Она замолкает, смотрит на меня.
–
Она вкладывает что-то мне в руку, подводит кисть к листу бумаги и касается его поверхности.
У нее живое, выразительное лицо. Профессионально наложен макияж. Мне это никогда не удавалось. Да, собственно, особо меня это и не заботило – он осыпался на хирургическую маску и на очки во время операции.
Теперь она говорит что-то, но я не могу уловить суть. Она кивает, думая о чем-то своем, треплет пса за ухом. И снова говорит, что ей жаль.
Она явно ждет, может, какого-то ответа от меня. Без сомнения, она считает, что принесла дурные вести. Но у меня нет ни малейшего желания позволять им меня побеспокоить.
Несколько минут мы так и сидим. Потом она медленно складывает документы в портфель и защелкивает его.
–
Я хитра. Избавилась от Пса. Пнула его перед одной из сиделок. Я потом взяла его на руки и сделала вид, что хочу швырнуть об стену. Тут же послышались крики. Пса силой забрали у меня. Его не пускают ко мне на ночь, запрещают заходить в мою палату. Я скучаю по нему. Но он может разрушить мои планы.
– Мама?
Я поворачиваю голову, вижу своего прекрасного сына. Он изменился с возрастом, но его еще можно узнать. Кто-то приходил ко мне утром, незнакомка, но она быстро ушла, когда я ее не узнала. Когда я ей не подыграла. Дерзкая, безрассудная женщина.
– Как твои экзамены?
– Мои что? Ой, все хорошо. Все сдал.
– Я не твой преподаватель. Можешь не бояться, что я буду срезать тебя по своему предмету.
– Я немного… Нервничаю… когда прихожу к тебе. Никогда не знаю, как ты меня встретишь.
– Ты мой сын.
– Марк.
– Да.
– Ты помнишь, когда я последний раз приходил?

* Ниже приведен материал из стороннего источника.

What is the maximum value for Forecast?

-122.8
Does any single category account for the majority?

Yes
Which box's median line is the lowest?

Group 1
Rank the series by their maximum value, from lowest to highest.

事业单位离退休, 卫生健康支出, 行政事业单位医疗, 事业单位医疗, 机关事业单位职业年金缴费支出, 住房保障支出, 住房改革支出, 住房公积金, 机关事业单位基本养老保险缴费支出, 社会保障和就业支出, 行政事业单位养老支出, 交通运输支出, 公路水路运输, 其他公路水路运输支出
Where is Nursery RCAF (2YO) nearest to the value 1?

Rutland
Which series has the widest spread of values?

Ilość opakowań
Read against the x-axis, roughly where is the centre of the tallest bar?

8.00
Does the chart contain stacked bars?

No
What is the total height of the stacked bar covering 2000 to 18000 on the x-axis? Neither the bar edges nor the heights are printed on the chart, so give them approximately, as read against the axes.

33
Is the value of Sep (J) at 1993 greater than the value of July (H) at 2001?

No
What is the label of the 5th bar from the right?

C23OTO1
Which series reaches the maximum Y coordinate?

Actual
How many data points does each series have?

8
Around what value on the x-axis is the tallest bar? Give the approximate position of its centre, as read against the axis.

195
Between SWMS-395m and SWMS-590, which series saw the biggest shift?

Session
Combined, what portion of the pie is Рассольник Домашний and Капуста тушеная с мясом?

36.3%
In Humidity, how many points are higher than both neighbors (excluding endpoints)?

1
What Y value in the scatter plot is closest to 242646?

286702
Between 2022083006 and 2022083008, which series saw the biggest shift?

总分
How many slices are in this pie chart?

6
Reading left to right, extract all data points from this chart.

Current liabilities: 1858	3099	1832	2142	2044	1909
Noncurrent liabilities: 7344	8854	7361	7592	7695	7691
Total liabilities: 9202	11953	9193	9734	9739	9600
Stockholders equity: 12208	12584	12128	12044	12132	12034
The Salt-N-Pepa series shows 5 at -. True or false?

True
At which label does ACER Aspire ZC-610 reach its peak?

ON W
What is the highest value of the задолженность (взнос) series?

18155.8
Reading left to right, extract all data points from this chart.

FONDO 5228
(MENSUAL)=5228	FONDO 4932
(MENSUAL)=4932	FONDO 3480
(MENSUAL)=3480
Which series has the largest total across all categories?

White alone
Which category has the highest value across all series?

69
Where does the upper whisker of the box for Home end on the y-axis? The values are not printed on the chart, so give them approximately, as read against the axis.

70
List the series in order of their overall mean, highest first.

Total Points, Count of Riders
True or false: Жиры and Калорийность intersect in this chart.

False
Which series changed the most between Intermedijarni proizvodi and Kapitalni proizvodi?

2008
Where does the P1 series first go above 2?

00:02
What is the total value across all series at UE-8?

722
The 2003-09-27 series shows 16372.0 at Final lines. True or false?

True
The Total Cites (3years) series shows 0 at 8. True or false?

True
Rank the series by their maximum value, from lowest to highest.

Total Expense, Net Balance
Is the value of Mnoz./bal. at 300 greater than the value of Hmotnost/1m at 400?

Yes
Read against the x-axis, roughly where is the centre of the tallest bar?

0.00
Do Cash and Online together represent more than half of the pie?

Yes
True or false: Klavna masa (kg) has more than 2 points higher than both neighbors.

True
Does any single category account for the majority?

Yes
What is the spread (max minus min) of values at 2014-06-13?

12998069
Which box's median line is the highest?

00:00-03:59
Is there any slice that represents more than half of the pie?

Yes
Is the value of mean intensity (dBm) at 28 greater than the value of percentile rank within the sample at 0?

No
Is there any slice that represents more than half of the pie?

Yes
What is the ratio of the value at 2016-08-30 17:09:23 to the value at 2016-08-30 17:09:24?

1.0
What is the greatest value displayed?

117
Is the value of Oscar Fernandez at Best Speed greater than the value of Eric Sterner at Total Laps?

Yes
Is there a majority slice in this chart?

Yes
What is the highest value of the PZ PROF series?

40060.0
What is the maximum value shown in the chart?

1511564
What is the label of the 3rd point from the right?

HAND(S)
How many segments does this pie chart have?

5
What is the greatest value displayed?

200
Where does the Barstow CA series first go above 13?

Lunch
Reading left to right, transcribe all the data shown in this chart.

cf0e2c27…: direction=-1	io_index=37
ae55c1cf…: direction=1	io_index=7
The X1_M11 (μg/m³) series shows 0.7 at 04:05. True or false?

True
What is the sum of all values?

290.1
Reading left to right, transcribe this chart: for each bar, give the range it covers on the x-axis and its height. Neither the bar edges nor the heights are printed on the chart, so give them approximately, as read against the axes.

– Ты никогда сюда ко мне не приходил. Никто не приходил.
– Мам, это неправда. Фиона приходит по нескольку раз в неделю. Я прихожу как минимум по разу. Но в последний раз ты сказала, что больше никогда не хочешь меня видеть.
– Я бы так никогда не сказала. Никогда. Не важно, что бы ты ни сделал. А что ты сделал?
– Уже не имеет значения. Я рад, что это забыто. Ты была не особо… милой. Но сейчас все в порядке.
– Говори.
– Нет. Давай жить дальше. Рад, что ты сегодня в хорошем состоянии. Хотел спросить, помнишь ли ты что-то.
– Что именно?
– Что-то случившееся, когда мне было лет семнадцать. Точно больше шестнадцати, потому что я уже водил. Я взял твою машину, чтобы свозить девушку в кино. Помнишь Дебору? Она тебе никогда не нравилась. Тебе вообще-то не нравился никто из моих девушек, но Дебору, с которой я встречался всю старшую школу, ты прямо ненавидела. Тем не менее у тебя в машине были какие-то коробки с барахлом. Дебора начала в них копаться. Было ли это просто любопытство или какой-то злой умысел, не знаю, но то, что она нашла, определенно ее повеселило. Пластиковая косметичка с косметикой, по словам Деборы, очень дорогой.
– Косметика? Среди моих вещей? Очень маловероятно.
– Ну, я не разбираюсь в этом всем, но узнал тушь для ресниц, губную помаду, пудру. Разные кисти. Дебора сказала, что всем этим пользовались много раз. Она показала мне наполовину использованную помаду пурпурного цвета. Я чуть в кювет не съехал. Никогда не видел тебя накрашенной. Ни капли косметики. И тут вдруг пурпурная помада.
– Пурпурный предназначен для тех, у кого нет вкуса. Сколько мне тогда было? Под пятьдесят? Это звучит все более и более неуместно.